Boys and Breasts

| August 17, 2010 | 0 Comments

Not the usual comment you might imagine on reading that headline, but on holiday recently, I saw a number of boys under the age of 12 with prominent bouncing breasts.  They were large enough that I had then been featured on a teenage girl, and being displayed so nakedly, there would have been much comment.  

I can’t begin to imagine the kind of teasing those boys must endure, and of course part of the problem is that they certainly were substantially overweight.  However, the fatty tissue growth around the breasts is usually due to oestrogen so one would have to conclude that it is not just women who suffer from oestrogen dominance.

 The environment is further polluted by the passing of oestrogens into the water supply.  In recent years there has been much concern about the rising oestrogen levels in men as well, which has resulted in sperm counts dropping alarmingly.  A study by the Medical Research Council found that Scottish men born since 1970 are 25 per cent less fertile than those born 20 years earlier – and that fertility is continuing to drop by two per cent a year.  And it’s not just affecting men as the paper also reported research showed that ethanol oestradiol, a powerful form of oestrogen, is causing up to half the male fish in our low land rivers to change sex and a study published by the Environment Agency at the same time said that entire fish stocks in some stretches of water are irreversibly affected. Scientists believe the synthetic oestrogen can feminize fish at levels as low as one part per billion.

For  boys, the main sources are going to come through the food chain usually in meat that has been treated with growth hormones and given the popularity of fast food with teenagers this adds to the concern.  The other source is in the water supply and there has been much documented research about the increased levels of oestrogen in the water supply due at the most basic level to the number of women on synthetic hormones via the pill and HRT.  Oestrogen is being passed through their urine and so into the water supply where, despite costly and endless filtration, traces of it are found. 
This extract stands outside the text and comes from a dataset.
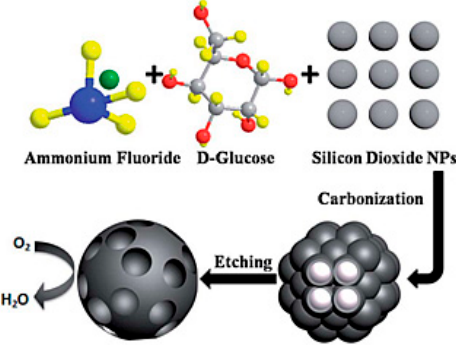
Figure 10. Schematic diagram for the synthesis of Si-F-doped porous carbon material. (Reproduced from [143] with permission of The Royal Society of Chemistry).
So how can you  protect your sons from at best being the butt of jokes from their peers and at worst compromising their future fertility?  Go back to basics with a wholefood, organic, diet with good supplies of zinc to improve sperm count and wherever possible use bottled water not that straight from the tap.  Maintaining a healthy weight through exercise will also help not just with the estrogen issue but in terms of building a healthier future all round.